Dungy's father, Wilbur, once told him, "The things people think are important aren't always that important." That perspective helped Dungy last January. On the return trip to Indianapolis after a second straight playoff loss to the Patriots, the Colts were down--really down. Manning looked like his dog had just died; he was now 0-7 at Foxborough in his seven-year career. But Dungy looked at the loss calmly and realistically. During the flight he told Polian that the team had to get more physical on defense and more mentally tough on both sides of the ball. "We need two or three players," Dungy told Polian, "and we'll be fine."
The next day, before the Colts scattered for the off-season, Dungy met with his players. It's not fashionable in today's NFL to give a don't-worry, be-happy speech after a loss, but that's what Dungy did. "In the next few days," he said, "you're going to hear how we need to rebuild this team, tear it up, because we can't get over the hump. We're not going to do that at all. We've won 24 games in the regular season in the last two years. We're going to make some improvements, but I believe in the team in this room."
Dungy wanted two or three players. He got four on his defense alone. Hard-hitting safety Bob Sanders, hampered by a foot injury throughout his rookie year, returned healthy. First-round pick Marlin Jackson from Michigan became a solid nickelback. Middle linebacker Gary Brackett, a third-year man, turned out to be speedier and a surer tackler than his predecessor, Rob Morris. And massive defensive tackle Corey Simon, cut by the Philadelphia Eagles and signed by the Colts at the end of training camp, turned out to be, as Dungy puts it, "a godsend."
On Nov. 7, in the rematch at New England, Sanders forced a fumble late in the second quarter and made five tackles. Brackett led the Colts with nine tackles. Simon's first two tackles of the game were for no gain and minus-two yards.

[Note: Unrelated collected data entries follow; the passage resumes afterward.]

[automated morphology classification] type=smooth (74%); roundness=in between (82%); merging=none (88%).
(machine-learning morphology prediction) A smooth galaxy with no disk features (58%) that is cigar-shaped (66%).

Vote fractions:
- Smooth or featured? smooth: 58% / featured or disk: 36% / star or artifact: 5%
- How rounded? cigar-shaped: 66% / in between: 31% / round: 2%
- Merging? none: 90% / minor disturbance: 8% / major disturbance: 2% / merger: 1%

Two outcomes, same stadium, 10 months apart: a dispiriting 17-point loss and an exhilarating 40-21 win.
It would have been natural to hear a few We've slain the dragon quotes in the Indianapolis locker room afterward. None were uttered. Dungy had made clear to his troops that beating New England earned them nothing other than some contented sighs on the way home. Focus on the future, he told them, or the victory would mean nothing. "That's the best thing Tony's done all year," Glenn says. "It doesn't sound like a big thing, but he's kept us concentrating on one thing--the game that week. He doesn't let the media dictate what's important, or let the media change our focus. Tony decides that."

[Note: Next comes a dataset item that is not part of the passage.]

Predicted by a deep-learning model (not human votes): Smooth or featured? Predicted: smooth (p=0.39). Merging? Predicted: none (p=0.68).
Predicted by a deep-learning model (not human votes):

After that the Colts won five straight, including four against playoff contenders Cincinnati, Pittsburgh and Jacksonville. "If there's one thing I'm proud of this year, it's how we handled the New England thing," Dungy said. "This team is such a nice story. Such good guys to be around."

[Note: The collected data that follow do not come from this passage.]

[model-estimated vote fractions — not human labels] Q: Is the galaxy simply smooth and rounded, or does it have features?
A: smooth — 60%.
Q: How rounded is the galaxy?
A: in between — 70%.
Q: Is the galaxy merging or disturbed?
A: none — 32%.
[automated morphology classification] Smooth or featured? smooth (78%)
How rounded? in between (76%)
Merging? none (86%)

It's a team in his own image. The week of that New England game Dungy phoned a former Vikings acquaintance who was in trouble. "Tony called when things were the rockiest," says Minnesota coach Mike Tice, whose team was 2-5 at the time and plagued by scandal. "He said hang in there and he knew it'd turn around. I've learned a lot of lessons from Tony in my life."
In its 45-37 victory over the 7-2 Bengals, Indianapolis showed the kind of mental discipline Dungy preaches. He sets a goal of no more than five penalties per game (two on offense, two on defense and one on special teams), with none of those concentration penalties: offside, false start, delay of game, anything on special teams. At Cincinnati the Colts had one special teams penalty on 33 kicking plays and just one concentration infraction--a Dwight Freeney offside call--in 136 plays from scrimmage. In fact, Dungy's Colts have been one of the least penalized teams in the league during his tenure..
The other cause for satisfaction that week was the coach on the opposite sideline: Marvin Lewis. Two black coaches in the NFL's game of the week, neither having to prove anything. Progress. "The road is paved for many of us because of what Tony has done and is doing," says San Francisco 49ers assistant head coach Mike Singletary. "Tony is a role model for me."
"I relish the opportunity to do what I do," Dungy says. "I remember when Doug Williams won the Super Bowl for Washington, how great it was for African-American people, how symbolic it was that an African-American played quarterback at the highest level. Now Jacksonville has three African-American quarterbacks. That's progress. If I'm fortunate to be standing up after the Super Bowl with the Lombardi Trophy in my hands, I'll think of Lionel Taylor and Jimmy Raye and all the great African-American coaches who came before me but didn't have the chance to do what I'm doing. It would mean a lot to me."